Strategic planning, coordination of care among specialties, and physician expertise in CCTA are imperative for a successful implementation of a CCTA program, Cury says.

The Argument Against
Redberg disagrees that there is evidence that CCTA reduces malpractice risk. “There is absolutely no data to suggest that ordering unnecessary tests protect physicians from lawsuits,” she says. “There is very little relationship between how good or how bad you practice medicine and whether you’re getting sued. The problem is that defensive medicine is used as a reason for a lot of unnecessary testing. It’s a claim that’s made frequently, but one that is very unsubstantiated.”
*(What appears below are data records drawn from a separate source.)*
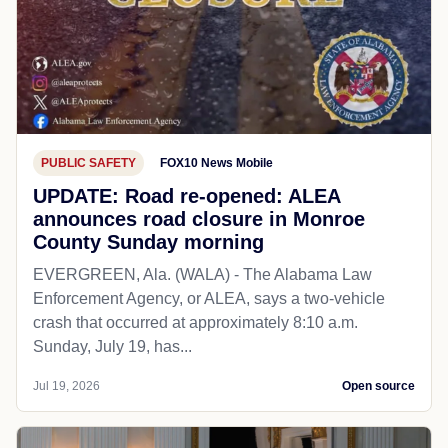
PUBLIC SAFETY
FOX10 News Mobile
UPDATE: Road re-opened: ALEA
announces road closure in Monroe
County Sunday morning
EVERGREEN, Ala. (WALA) - The Alabama Law
Enforcement Agency, or ALEA, says a two-vehicle
crash that occurred at approximately 8:10 a.m.
Sunday, July 19, has...
Jul 19, 2026
Open source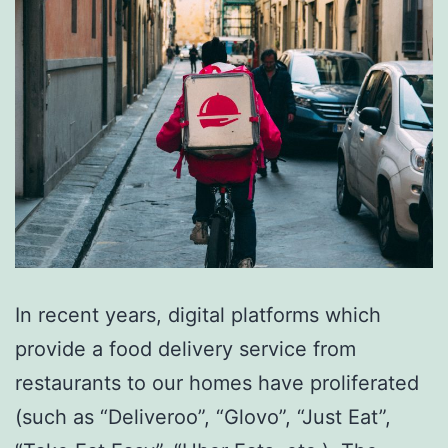
In recent years, digital platforms which
provide a food delivery service from
restaurants to our homes have proliferated
(such as “Deliveroo”, “Glovo”, “Just Eat”,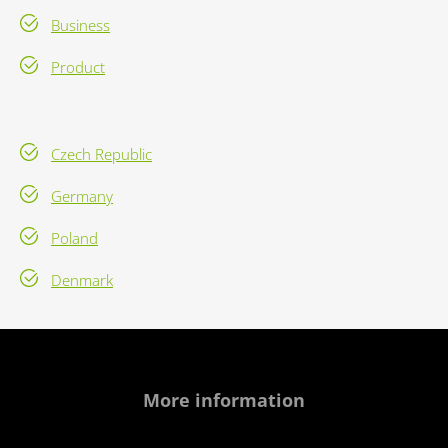
Business
Product
Czech Republic
Germany
Poland
Denmark
More information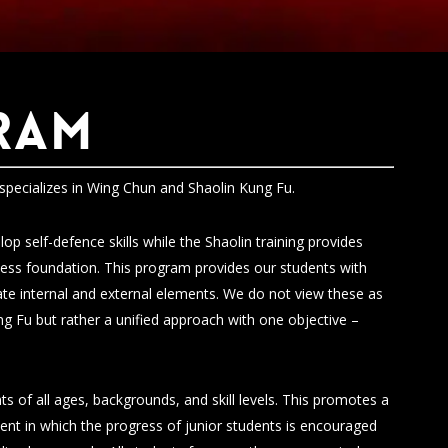
RAM
specializes in Wing Chun and Shaolin Kung Fu.
op self-defence skills while the Shaolin training provides
tness foundation. This program provides our students with
vate internal and external elements. We do not view these as
g Fu but rather a unified approach with one objective –
ts of all ages, backgrounds, and skill levels. This promotes a
ent in which the progress of junior students is encouraged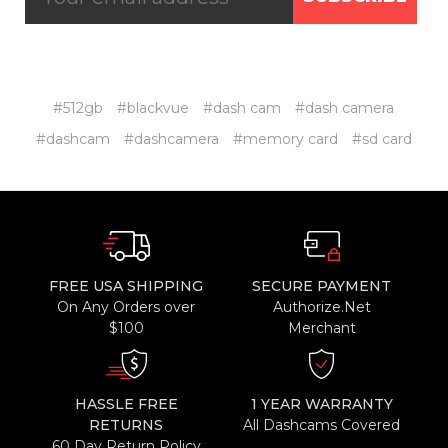
#512gb
#blackvue
#dash cam
#dash camera
#dashcam
#dashcamera
#memory card
#sd card
FREE USA SHIPPING
SECURE PAYMENT
On Any Orders over
Authorize.Net
$100
Merchant
HASSLE FREE
1 YEAR WARRANTY
RETURNS
All Dashcams Covered
60 Day Return Policy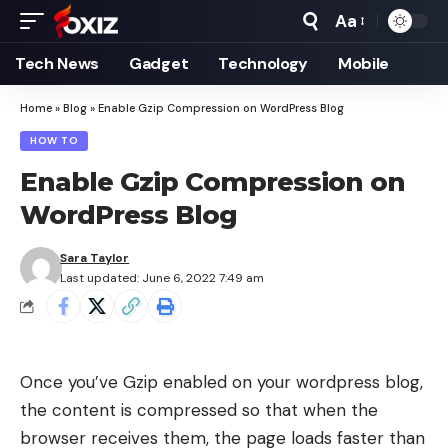
Aa
Font
Resizer
Tech News
Gadget
Technology
Mobile
Home
»
Blog
»
Enable Gzip Compression on WordPress Blog
HOW TO
Enable Gzip Compression on
WordPress Blog
Sara Taylor
Last updated: June 6, 2022 7:49 am
Once you’ve Gzip enabled on your wordpress blog,
the content is compressed so that when the
browser receives them, the page loads faster than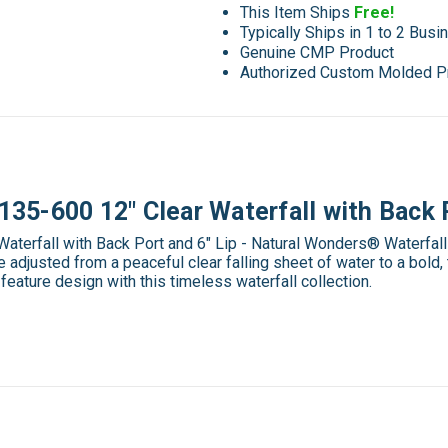
This Item Ships
Free!
Typically Ships in 1 to 2 Bus
Genuine CMP Product
Authorized Custom Molded P
5-600 12" Clear Waterfall with Back P
erfall with Back Port and 6" Lip - Natural Wonders® Waterfalls 
adjusted from a peaceful clear falling sheet of water to a bold,
r feature design with this timeless waterfall collection.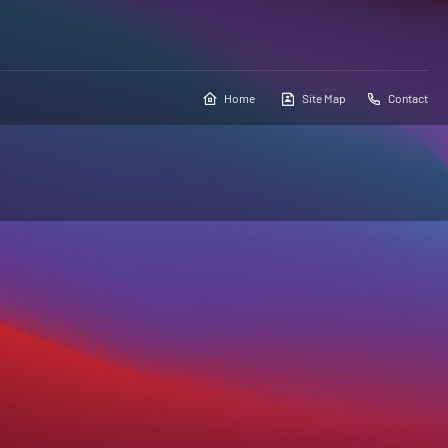
Home
Site Map
Contact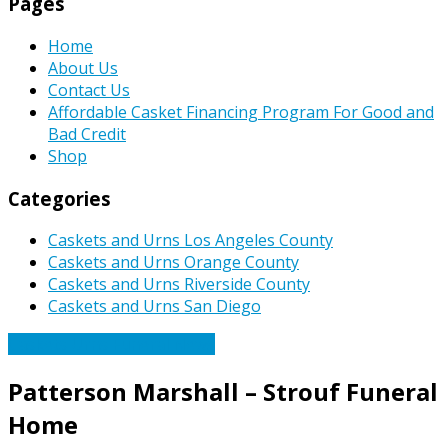
Pages
Home
About Us
Contact Us
Affordable Casket Financing Program For Good and
Bad Credit
Shop
Categories
Caskets and Urns Los Angeles County
Caskets and Urns Orange County
Caskets and Urns Riverside County
Caskets and Urns San Diego
Caskets Urns Funeral News
Patterson Marshall – Strouf Funeral
Home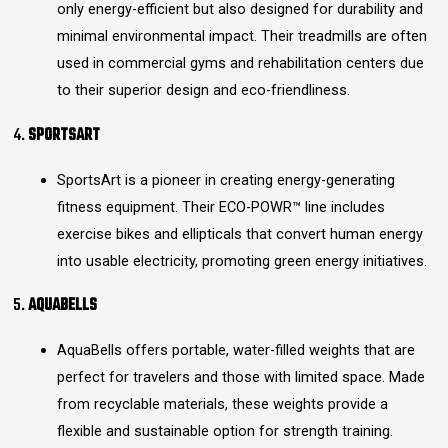
only energy-efficient but also designed for durability and
minimal environmental impact. Their treadmills are often
used in commercial gyms and rehabilitation centers due
to their superior design and eco-friendliness.
4.
SPORTSART
SportsArt is a pioneer in creating energy-generating
fitness equipment. Their ECO-POWR™ line includes
exercise bikes and ellipticals that convert human energy
into usable electricity, promoting green energy initiatives.
5.
AQUABELLS
AquaBells offers portable, water-filled weights that are
perfect for travelers and those with limited space. Made
from recyclable materials, these weights provide a
flexible and sustainable option for strength training.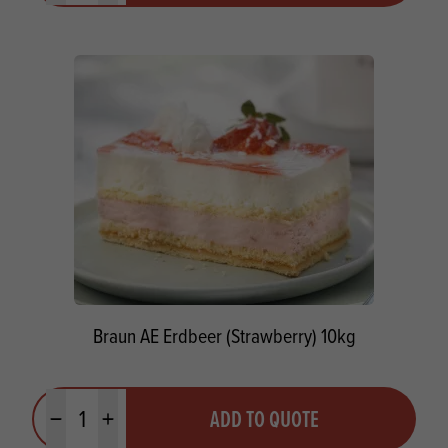
Braun AE Erdbeer (Strawberry) 10kg
Quantity
ADD TO QUOTE
Minus quantity
Plus quantity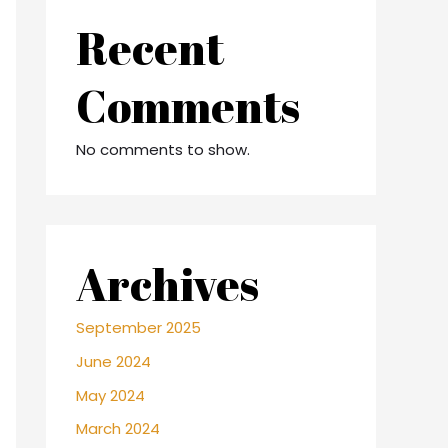
Recent
Comments
No comments to show.
Archives
September 2025
June 2024
May 2024
March 2024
As a cardiologist, Redberg argues it’s better to send patients with non–high-risk chest pain and no other signs of a heart attack home and suggest they follow up with their doctor rather than to waste time sending them for a CCTA. Following up in the doctor’s office is a safer way to go and in the best interests of the majority of low-risk patients, she says. In addition, a cardiologist can learn a lot about a patient’s blood flow to his heart and prognosis by seeing how long he can walk on a treadmill.

Redberg also disagrees that CT is without risks. Patients can have adverse reactions to the contrast dye, and any unnecessary radiation exposure is too much, even if it is only 1 to 5 mSv.

Redberg says sending low-risk ED patients for CCTA increases the likelihood they will get more testing and interventions downstream, increasing their health care costs for no good reason. And while it is faster to obtain a cardiac CT scan than a stress test, it would be even faster to discharge low-risk patients without either or without any further test.

The question of whether ordering CCTA for low- to intermediate-risk patients presenting in the ED may come to a head when more provisions of the Affordable Care Act kick in at the start of the new year. Each year some 8 million people come to the ED complaining of chest pain. The number of people using the ED is expected to increase as more have health insurance.

Any hospital with a 64-slice scanner can perform coronary CT. Maroules expects that over the next several years, “We’ll see a surge in the use of CCTA throughout the country and the world. Programs throughout the world have caught on to CT angiography and integrating it into the ED will make a big impact on patient care and the management of acute chest pain.”

There’s a lot of caution around accepting CCTA, Rubin says. But, he adds, “I think it has a big, big future. It’s just taking a little while for us to get there.”

— Beth W. Orenstein of Northampton, Pennsylvania, is a freelance medical writer and regular contributor to Radiology Today.